MPs criticize delays in new gender change laws and brand decision to scrap ‘unfair’ reforms

  • The House of Commons Women and Equality Committee has called for a self-advertising system
  • Equality Minister Liz Truss has dropped plans to allow this in September 2020
  • Two panelists raised concerns about the report, including Jackie Doyle-Price, who said there was a ‘conflict of rights’ between women and transgender people.










He criticized deputy ministers for blocking plans to facilitate gender change.

They said Liz Truss’ decision to scrap reforms designed to allow people to “identify their own gender” was an “unfair” decision.

In 2018, the government under Theresa May promised to make it easier to legally change people’s genders by removing the requirement that they be seen by a doctor to test if they had a condition called “gender identity disorder”.

But in September of last year, Miss Truss, Minister of Equality and Secretary of State, called it off.

In September last year, Equality Minister Liz Truss scrapped plans to allow transgender people to “identify themselves” promised by Theresa May’s government.

She said that those who wanted to change sex would still have to get a medical diagnosis of sexual dysphoria.

The House of Commons Women and Equality Committee said this meant the process for obtaining gender recognition certification was “extremely medical” and called on Miss Truss to change her decision.

In a report, MPs called for a system of self-declaration, where people are allowed to assert themselves whether they are a man or a woman.

But two committee members – Conservative MPs Jackie Doyle-Price and Philip Davis – voted against many of the report’s conclusions.

Last night, Ms Doyle Price commended the government for changing its position on self-identification, and raised concerns about other aspects of the report.

Conservative MP Jackie Doyle Price (pictured) has raised concerns over a report by the House of Commons Women and Equality Committee that called for a system of self-declaration, where people are allowed to assert themselves whether they are a man or a woman.

Conservative MP Jackie Doyle Price (pictured) has raised concerns over a report by the House of Commons Women and Equality Committee that called for a system of self-declaration, where people are allowed to assert themselves whether they are a man or a woman.

‘Outdated’ Boys and Girls Chiefs titles abolished

A principal renounced the titles Head Boy and Head Girl at her Church of England school, claiming they were “forgivable”.

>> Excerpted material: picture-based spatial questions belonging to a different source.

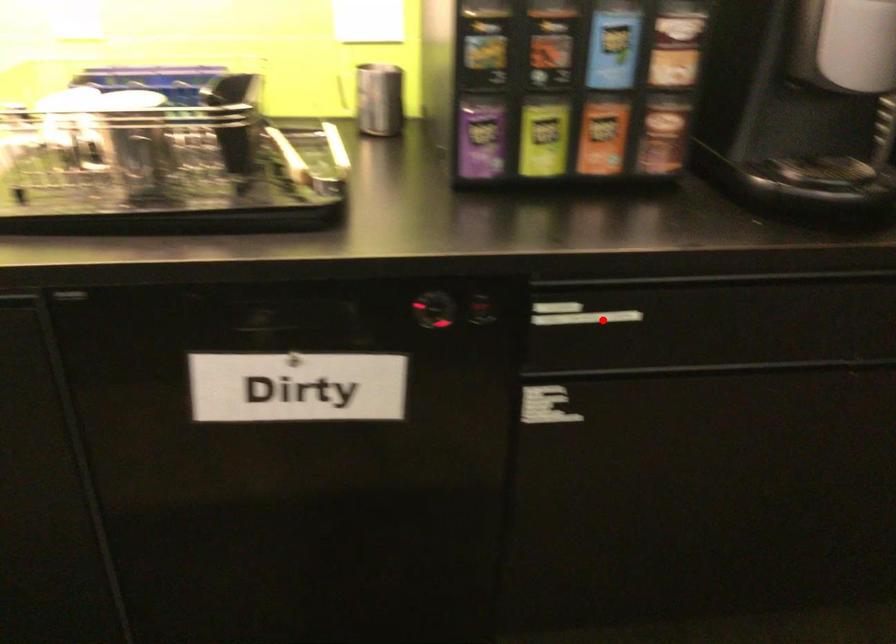
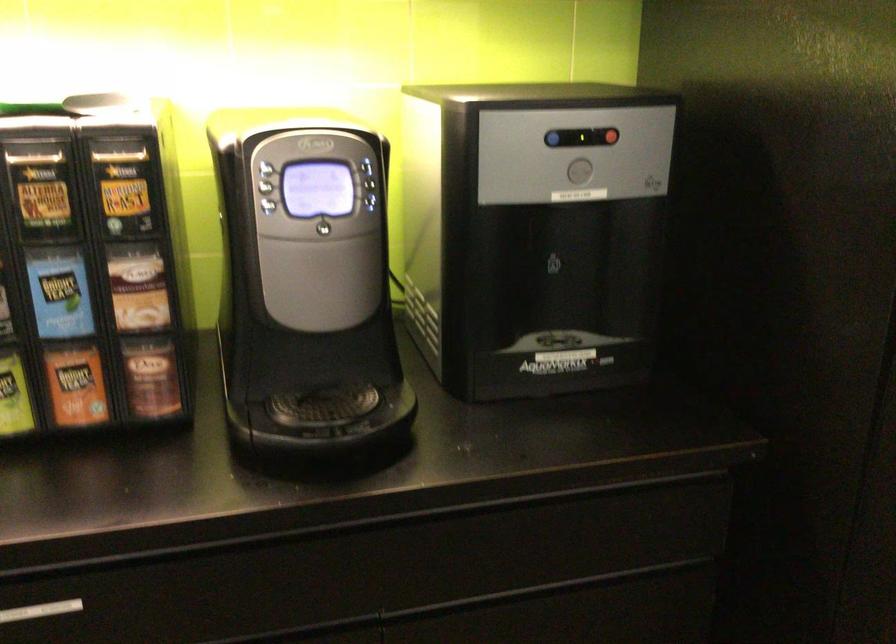
Question: I am providing you with two images of the same scene from different viewpoints. Given a red point in image1, look at the same physical point in image2. Is it:

Choices:
 (A) Closer to the viewpoint
 (B) Farther from the viewpoint

Answer: (A)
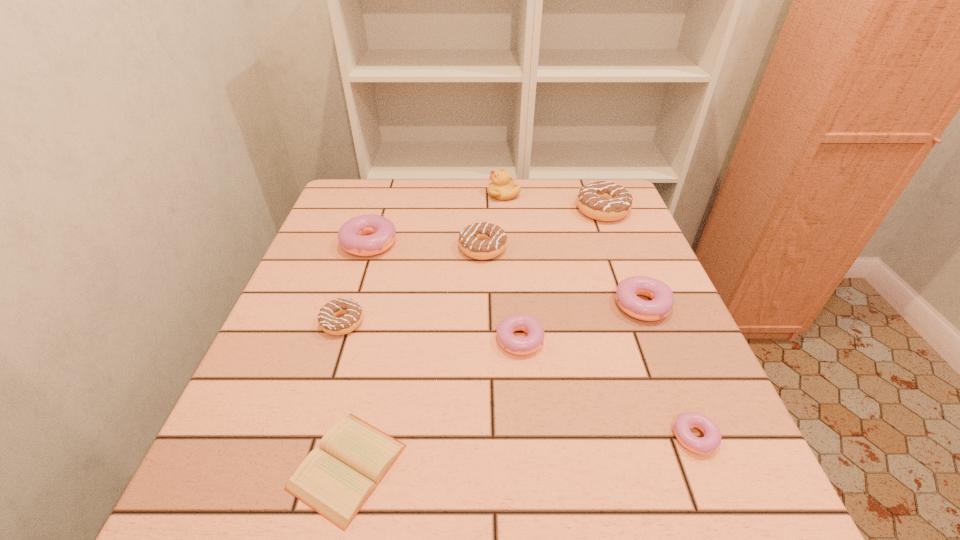
Locate an element on the screen. vacant point located 0.210m on the left of the second chocolate doughnut from left to right is located at coordinates (375, 248).

Find the location of a particular element. free region located 0.130m on the left of the second biggest purple doughnut is located at coordinates (556, 310).

Locate an element on the screen. The image size is (960, 540). free space located on the front of the leftmost chocolate doughnut is located at coordinates (313, 414).

Locate an element on the screen. Image resolution: width=960 pixels, height=540 pixels. vacant region located on the back of the second smallest purple doughnut is located at coordinates pos(515,273).

Where is `vacant region located on the left of the smallest purple doughnut`? vacant region located on the left of the smallest purple doughnut is located at coordinates (425, 437).

Locate an element on the screen. The height and width of the screenshot is (540, 960). vacant position located on the right of the diary is located at coordinates (443, 467).

At what (x,y) coordinates should I click in order to perform the action: click on duckling at the far edge. Please return your answer as a coordinate pair (x, y). Looking at the image, I should click on (502, 188).

Identify the location of object that is at the near edge. This screenshot has height=540, width=960. (335, 480).

The height and width of the screenshot is (540, 960). Identify the location of diary that is at the left edge. pos(335,480).

The height and width of the screenshot is (540, 960). Identify the location of object located in the far left corner section of the desktop. (353, 238).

Rachel Lucas said students elected for roles at Bolton St Catherine’s Academy will now be known as “key ambassadors”.

Ms Lucas said the gender-neutral titles would provide a “welcoming atmosphere for all” and that the change was made as part of the school’s “desire to continue to be known as an inclusive society”.

But the move angered the parents. Dave Campbell wrote on the school’s Facebook page: “God bless us. Teachers need re-education.

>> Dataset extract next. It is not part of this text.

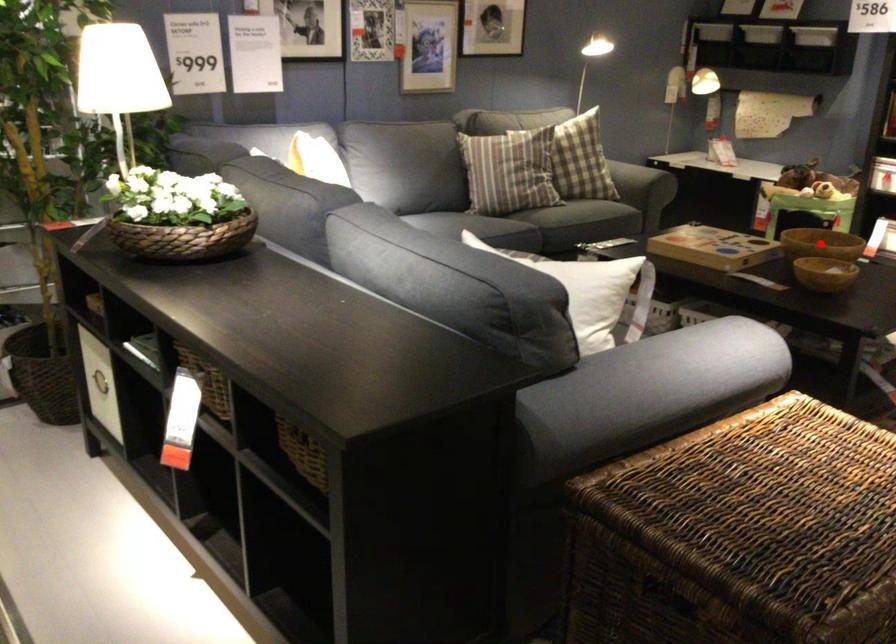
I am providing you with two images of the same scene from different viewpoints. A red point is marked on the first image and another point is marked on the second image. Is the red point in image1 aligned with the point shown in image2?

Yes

“Genes don’t lie. Male or female, boy or girl. It can’t be anything else.

The school, located in the Primate district of Bolton, educates 1,260 children between the ages of 3 and 16.

“There is a conflict of rights here: The right of 0.5 percent of transgender people should not exceed the rights of 51 percent of women,” she said.

I am keen to maintain medical diagnoses for people to obtain a sex recognition certificate.

“We need to do more to promote the integrity of women’s sports or it will be destroyed, and I am concerned about the rights of women in prisons.”

But Caroline Knox, a Conservative MP, said: “The Gender Recognition Act (GRA) is screaming for modernization, and the government has amazingly missed its chance.

‘Being trans is not a disease. It is imperative that the government remove the medical gender recognition process by removing the outdated requirement for a diagnosis of gender dysphoria.

The committee said that couples should no longer be allowed to prevent their partner from obtaining a gender recognition certificate.

Members of Parliament also called on ministers to abolish the requirement that transgender people live as the opposite sex for two years.

A spokesperson for the Government’s Center for Equality said: “The government believes that the current provisions in the Gender Equality Act are effective and allow those who wish to legally change their gender to do so.”